# Best way to clean underneath car/remove old wax oil?



## Streeto (Apr 3, 2008)

_Basically I might have to use my nice car in winter, so i want to clean off the underneath completely and remove any old wax oil then seal it up with some fresh wax oil...

What do you guys reccomend to clean off underneath of the car and to remove all the old wax oil ready for fresh?

Thanks :thumb:_


----------



## PugIain (Jun 28, 2006)

something alcohol based perhaps?


----------



## Streeto (Apr 3, 2008)

Hell knows dude? Just trying to get a response off here really just looking to make the underneath of my car clean really and seal it.


----------



## Ross (Apr 25, 2007)

How about Blit hamber surfex throught a foam lance?That would clean it


----------



## Nickos (Apr 27, 2006)

RosswithaOCD said:


> How about Blit hamber surfex throught a foam lance?That would clean it


I was thinking the same! :thumb:


----------



## Ross (Apr 25, 2007)

Ive tryed it with snow foam and it cleaned it well


----------



## Streeto (Apr 3, 2008)

_sweet will try that fellas, cheers!_


----------



## Shug (Jul 13, 2007)

If you want to remove waxoyl completely without damaging the underlying paint, then you are gonna need a lot of patience and thinner.
And a good mask.


----------



## gug54321 (Apr 30, 2008)

or you could get some of the stuff companies use to break down transport wax on new cars seem very simalar to waxoyl.


----------



## Streeto (Apr 3, 2008)

_Bought some Bilt hamber Surfex and also some under body anti corrosion wax protectant from them last night _


----------



## SuperchargedLlama (Apr 25, 2008)

Sounds like a job for Durafoam to me, to the point that it is a TFR, almost designed for this stuff.
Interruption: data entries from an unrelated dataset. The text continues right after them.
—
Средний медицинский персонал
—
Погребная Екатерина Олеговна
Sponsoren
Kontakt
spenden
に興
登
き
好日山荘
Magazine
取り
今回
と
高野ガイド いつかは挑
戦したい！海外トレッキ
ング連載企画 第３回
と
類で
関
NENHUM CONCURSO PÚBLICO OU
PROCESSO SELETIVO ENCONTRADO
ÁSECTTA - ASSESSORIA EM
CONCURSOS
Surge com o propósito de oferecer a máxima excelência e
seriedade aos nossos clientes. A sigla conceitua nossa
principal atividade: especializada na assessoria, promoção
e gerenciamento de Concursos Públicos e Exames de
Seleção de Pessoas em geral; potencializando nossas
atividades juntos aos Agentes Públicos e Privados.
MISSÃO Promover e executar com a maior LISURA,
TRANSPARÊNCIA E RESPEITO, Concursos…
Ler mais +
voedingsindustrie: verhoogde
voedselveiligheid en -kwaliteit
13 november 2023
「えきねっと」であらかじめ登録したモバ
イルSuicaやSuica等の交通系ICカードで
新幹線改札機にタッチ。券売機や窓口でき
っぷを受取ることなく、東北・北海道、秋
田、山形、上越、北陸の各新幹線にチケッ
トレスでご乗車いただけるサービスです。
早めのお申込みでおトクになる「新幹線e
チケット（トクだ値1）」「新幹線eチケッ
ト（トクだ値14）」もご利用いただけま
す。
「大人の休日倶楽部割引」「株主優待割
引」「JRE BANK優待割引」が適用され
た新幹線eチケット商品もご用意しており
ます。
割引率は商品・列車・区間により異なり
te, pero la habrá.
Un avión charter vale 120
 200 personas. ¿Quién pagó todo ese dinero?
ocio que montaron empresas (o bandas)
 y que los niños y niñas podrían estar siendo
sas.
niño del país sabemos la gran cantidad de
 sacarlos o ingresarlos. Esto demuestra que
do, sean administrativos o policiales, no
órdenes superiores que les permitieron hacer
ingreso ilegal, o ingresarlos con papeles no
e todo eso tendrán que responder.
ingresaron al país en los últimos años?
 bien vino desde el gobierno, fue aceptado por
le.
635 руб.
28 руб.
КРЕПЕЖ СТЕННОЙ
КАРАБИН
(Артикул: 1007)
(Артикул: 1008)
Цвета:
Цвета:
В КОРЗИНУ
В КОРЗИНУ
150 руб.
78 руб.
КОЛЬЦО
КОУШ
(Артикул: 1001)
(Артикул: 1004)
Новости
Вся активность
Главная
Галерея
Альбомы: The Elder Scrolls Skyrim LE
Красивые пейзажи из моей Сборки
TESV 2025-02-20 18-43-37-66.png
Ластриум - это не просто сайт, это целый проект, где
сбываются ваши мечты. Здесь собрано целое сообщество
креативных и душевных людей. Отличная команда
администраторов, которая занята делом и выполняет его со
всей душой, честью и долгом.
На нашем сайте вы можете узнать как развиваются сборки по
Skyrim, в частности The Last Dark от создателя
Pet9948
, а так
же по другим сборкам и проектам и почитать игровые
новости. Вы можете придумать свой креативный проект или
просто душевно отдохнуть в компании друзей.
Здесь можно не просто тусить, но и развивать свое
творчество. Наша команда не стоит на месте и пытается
Under the car doesn't matter how caustic it is either?


----------



## spurgen (Aug 13, 2008)

This might help you

http://detailparadise.com.au/modules.php?name=Forums&file=viewtopic&t=3763


----------



## PTAV (Nov 10, 2007)

white spirits!


----------



## MaDMaXX (Jun 18, 2008)

Streeto said:


> _Bought some Bilt hamber Surfex and also some under body anti corrosion wax protectant from them last night _


Where from?


----------